Looks decent. Nice production values, particularly graphics, especially for an indie game, and the enemy design has certainly piqued my interest. That's not the most interesting thing about this. What is intriguing about  this game is the way it is being marketed, and sold.

Right now it's being sold at (as opposed to the 'real' price, which falls just short of 35 bucks) $1. That's not a typo - one dollar is the price. And some of it is going to charity. A single dollar for a game that looks to be somewhat entertaining at the very least. Sounds too good to be true, right?

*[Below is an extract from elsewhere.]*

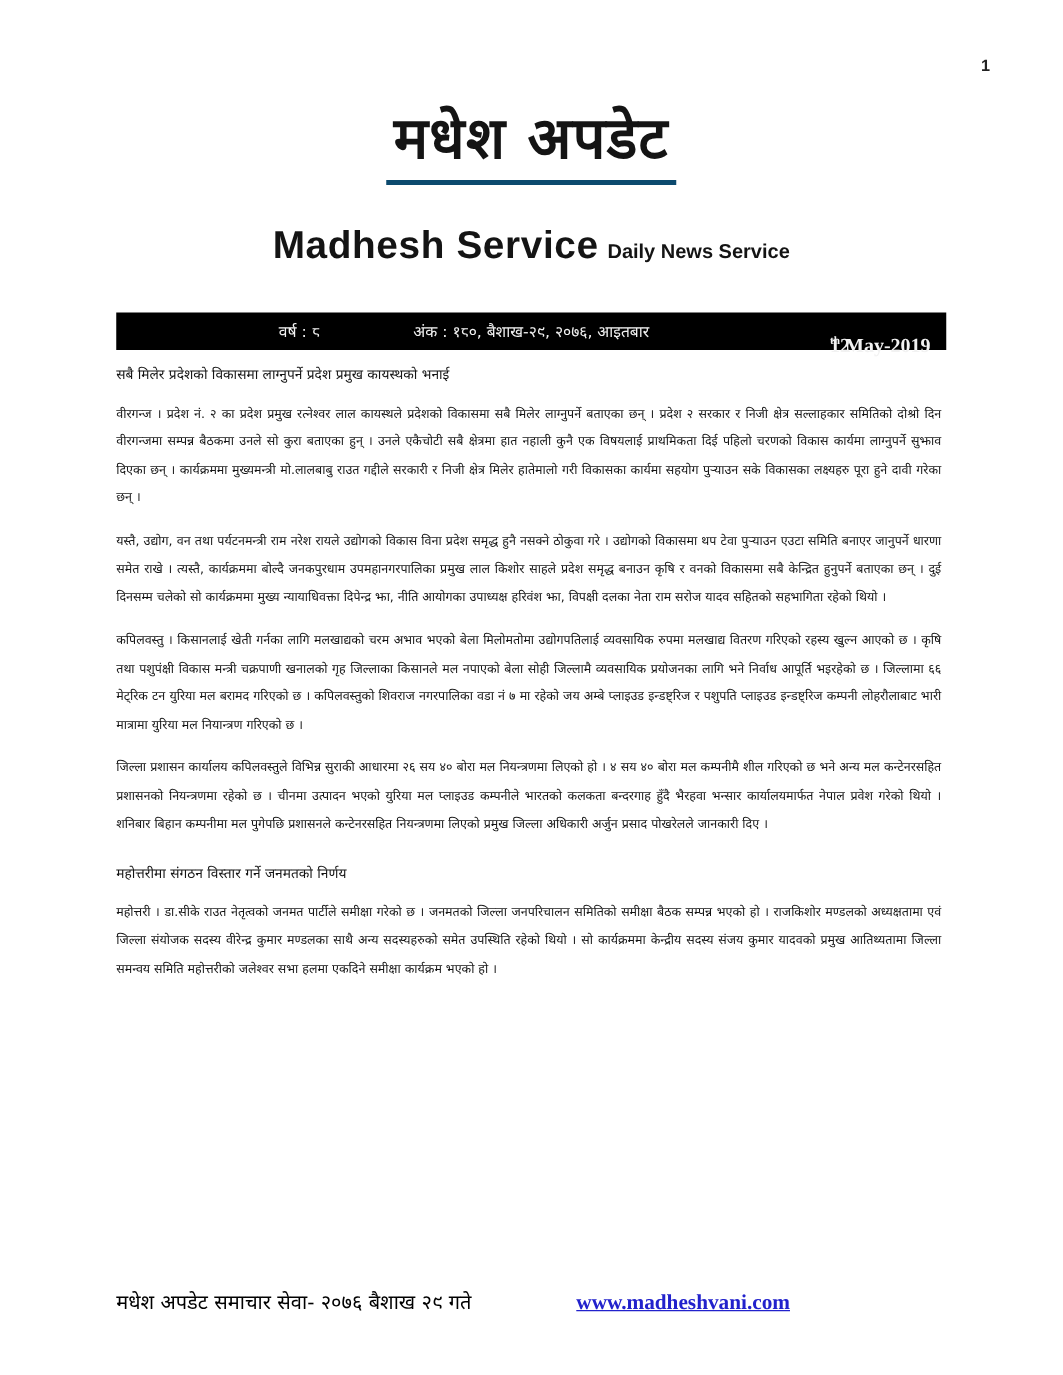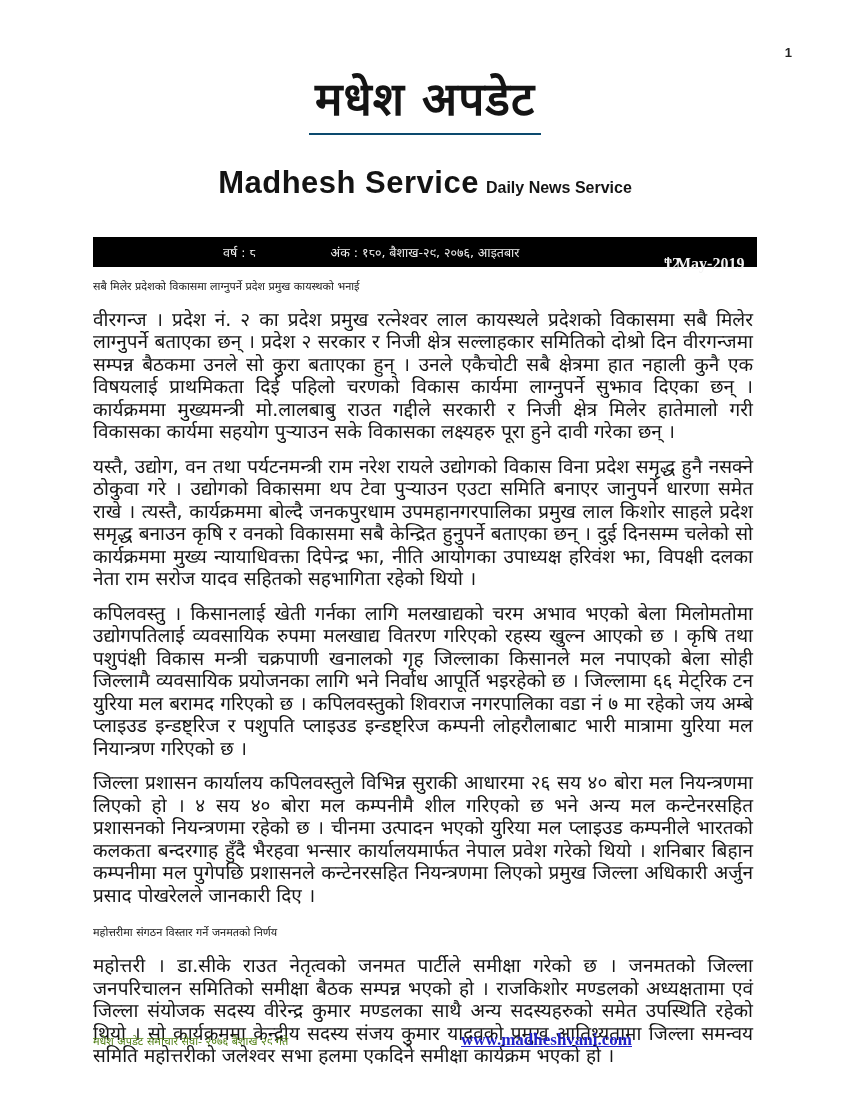"मधेश अपडेट" .title-nepali { border-bottom: 2px solid #0c4a6e -> 4px solid #0c4a6e; margin-top: 29px -> 40px }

Well, it is. There's a fairly major catch here. The developers are aiming for 10 million preorders, 10% of which will go to charity (every additional sale from then will be split 50/50 between developer and charity)., and the $1 preorders are fine and valid. However, if they don't meet that target, all the money goes to charity and the game is then released for a one dollar discount (between thirty three and thirty four dollars). And those preorders you made? Gone. Perhaps this video, from the developer, can explain it a bit better:

It's an ambitious goal. Mainstream titles across multiple consoles rarely breach the 10 million copies sold mark, never mind preorders (read: not sales) of an obscure indie horror title limited to the PC. If they somehow make this mark, it will be the 5th best selling PC game in the history of gaming - falling just behind the first two Sims games, World of Warcraft and Starcraft - and will be up there as one of the best-selling games of all time. Let's put things into perspective a little more, shall we? Minecraft, undoubtedly one of the most popular indie titles out there, reached the 3.5 million copies mark recently. Yes, InSanity is only a dollar, but is that enough to balance out its obscurity, genre (horror games tend to either be extremely popular or complete unknowns, with little in-between), and the fact that this desired 10 million is in preorders?

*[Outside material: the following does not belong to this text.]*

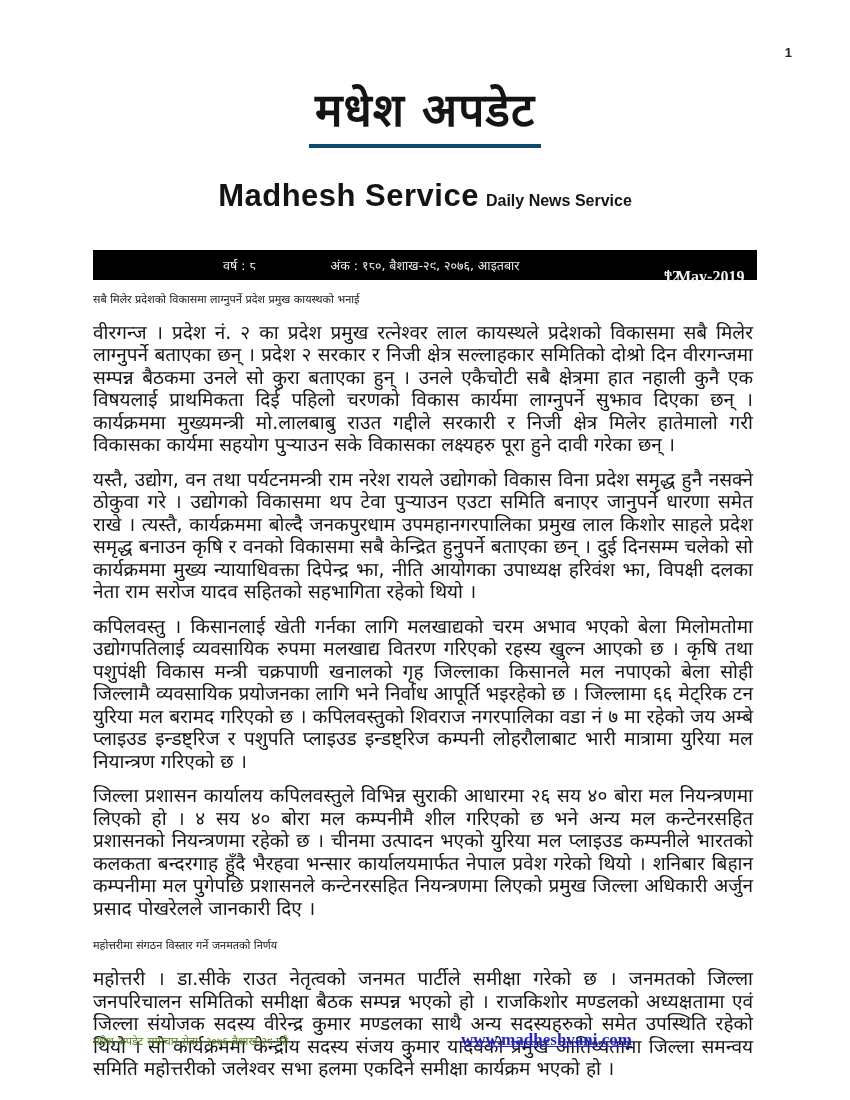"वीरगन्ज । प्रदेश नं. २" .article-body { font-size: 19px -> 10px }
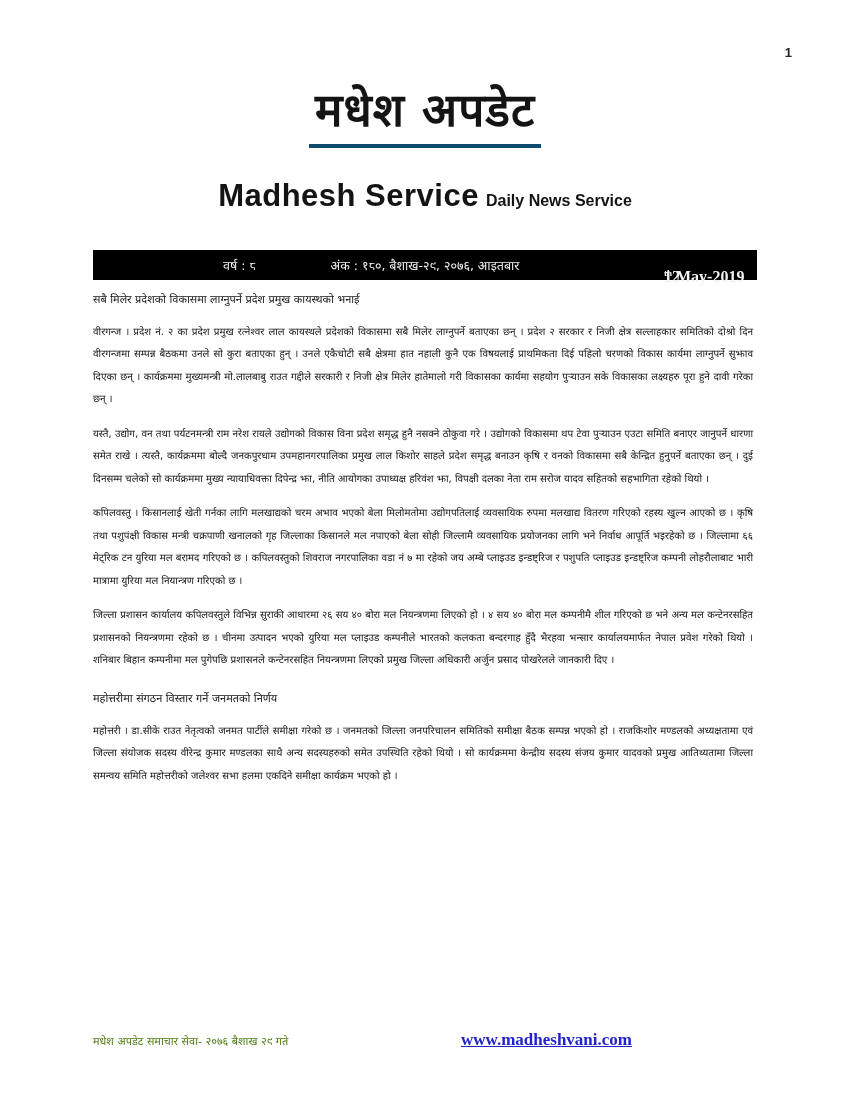"मधेश अपडेट समाचार सेवा- २०७६" .footer-left { color: #4d7c0f -> #000000; font-size: 11px -> 16px }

But what if the developers aren't just being optimistic - what if they have a more cynical reason for this. Imagine, if you will, they hit their target. That's nine million dollars for them, another one million for a thus-far unannounced charity and a massive playerbase for whatever sequels (though not DLC, which they claim will be free) the devs produce. And if they don't reach it? Well, that's a bunch of money thrown to charity and the game being sold for a substantially more profitable amount. And the playerbase will still be there. Not all those who preordered it will fork over 30 dollars or so, and there will be some outcry but with the publicity this will, presumably, generate, and the act of giving a lot of money to charity hardly counts as negative publicity. So, it's a win/win for the devs.

So, what do you think? Is this pushing the envelope? Baseless optimism? Or cynical publicity generation?


  1. This is way to optimistic. Sorry, but I don't think they'll have even hit half of that goal by the end of October.